» Prompt a
Rewrite the records below with "廃棄料金" swapped for "処分費用" wherever it occurs, keeping every other character of their text as is. Omit the pictures from your answer.

2015-03-17 Thread dmccunney
On Tue, Mar 17, 2015 at 2:08 PM, Don Flowers donr...@gmail.com wrote:
What do you run as your production OS?  I'm willing to bet it's not
 a flavor of DOS.

 Linux (Kubuntu [Ubuntu/Debian derivatives) is my primary OS, but FreeDOS is
 my secondary OS followed by Windows 7 on one machine only because I recently
 acquired an HP Elite 8000 for under $100 with W7 preinstalled. I added a
 second drive for FreeDOS and Kubuntu.

I was actually addressing that to Rugxulo, but it's interesting to get
your response..

The current desktop he is a refurb Dell box that came with Win7.  I
maxed the RAM (8GB, for that box), added an SSD as boot drive, and
dual boot Win7 and Ubuntu.  Total cost when the dust settled was $550,
and it's more than adequate for what I do.

 As for valuing time, I have been disabled since 1990, (should have been dead
 about 15 years ago), so the time spent is valuable in the sense that I keep
 my mind occupied if not sharpened.

» Prompt b
Using the mailing-list thread, answer briefly:
(i) What was added to the HP Elite 8000?
(ii) How much RAM went into the refurbished Dell box?
(iii) What was the total cost of the Dell setup?

» Data extracts

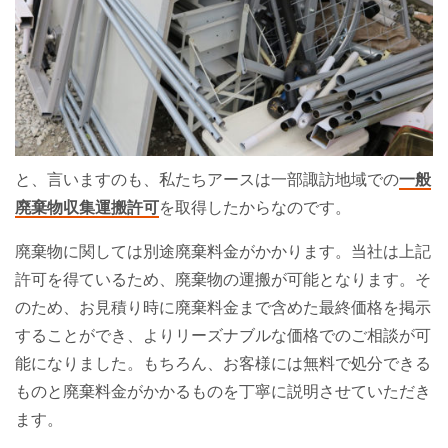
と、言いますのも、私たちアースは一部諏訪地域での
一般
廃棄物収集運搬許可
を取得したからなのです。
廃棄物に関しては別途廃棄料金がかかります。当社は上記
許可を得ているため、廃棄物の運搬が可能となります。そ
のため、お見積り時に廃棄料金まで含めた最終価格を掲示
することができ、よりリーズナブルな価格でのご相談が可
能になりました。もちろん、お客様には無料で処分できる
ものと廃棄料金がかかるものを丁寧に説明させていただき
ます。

» Solution a
と、言いますのも、私たちアースは一部諏訪地域での
一般
廃棄物収集運搬許可
を取得したからなのです。
廃棄物に関しては別途処分費用がかかります。当社は上記
許可を得ているため、廃棄物の運搬が可能となります。そ
のため、お見積り時に処分費用まで含めた最終価格を掲示
することができ、よりリーズナブルな価格でのご相談が可
能になりました。もちろん、お客様には無料で処分できる
ものと処分費用がかかるものを丁寧に説明させていただき
ます。

» Solution b
(i) A second drive for FreeDOS and Kubuntu.
(ii) 8GB.
(iii) $550.